AUD/EUR had a volatile week, lifting as high as 0.6637, and moving as low as 0.6495. However, not unexpectedly, AUD/EUR closed the week lower as concerns over slowing global economic growth intensified. Looking ahead, the 200-day moving average of 0.6508 may generate some near-term technical support. But it appears only a matter of time that AUD/EUR declines below that level as slowing global growth concerns persist. There is a possibility that AUD/EUR remains between the 100-day moving average (0.6665) and the 200-day moving average (0.6508) if we get some optimism return to the global economic outlook. Both AUD/USD and EUR/USD remain under downward pressure as the USD continues to strengthen.

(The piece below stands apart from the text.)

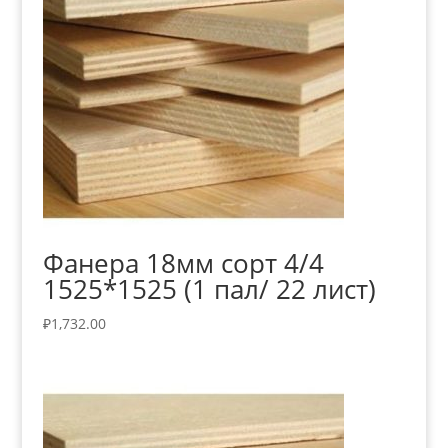
Фанера 18мм сорт 4/4
1525*1525 (1 пал/ 22 лист)
₽
1,732.00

EUR/USD endured a few major dips during last week, most notably: (1) below 1.0450, after comments by ECB President Christine Lagarde at the ECB’s Central Banking forum in Sintra, Portugal. Lagarde stated that the ECB will most-likely (only) raise interest rates 25bpts at this month’s 21 July ECB meeting. Market participants had been considering the possibility of a 50bpt rate rise at the July meeting; and (2) a dip to 1.0366 after a lower-than-expected Eurozone June core CPI. At 3.7% (YoY), core CPI inflation eased from last month’s 3.8%. The risk is EUR/USD further declines to the mid-June low of 1.0359, and also the mid-May low of 1.0350. In the Eurozone, this week’s economic data includes the Sentix investor confidence survey for July, as well as the Eurozone May PPI data, both released on Monday. Current producer price inflation rates in the Eurozone remain incredibly high at 37.2%. Although energy prices have eased since their recent peak in
early June, energy prices were still rising in May. On Tuesday, the final estimate of the Eurozone June PMI is due. An outcome of 51.9 in the composite index is expected. On Wednesday, the Eurozone May retail sales data is due. In April, retail activity fell 1.3% in the month. However, annual retail sales growth is still holding reasonably well at 3.9% (YoY). On Friday, the ECB will publish an account of their June policy meeting. The strength of the USD this week will be instrumental in guiding both EUR/USD and AUD/USD.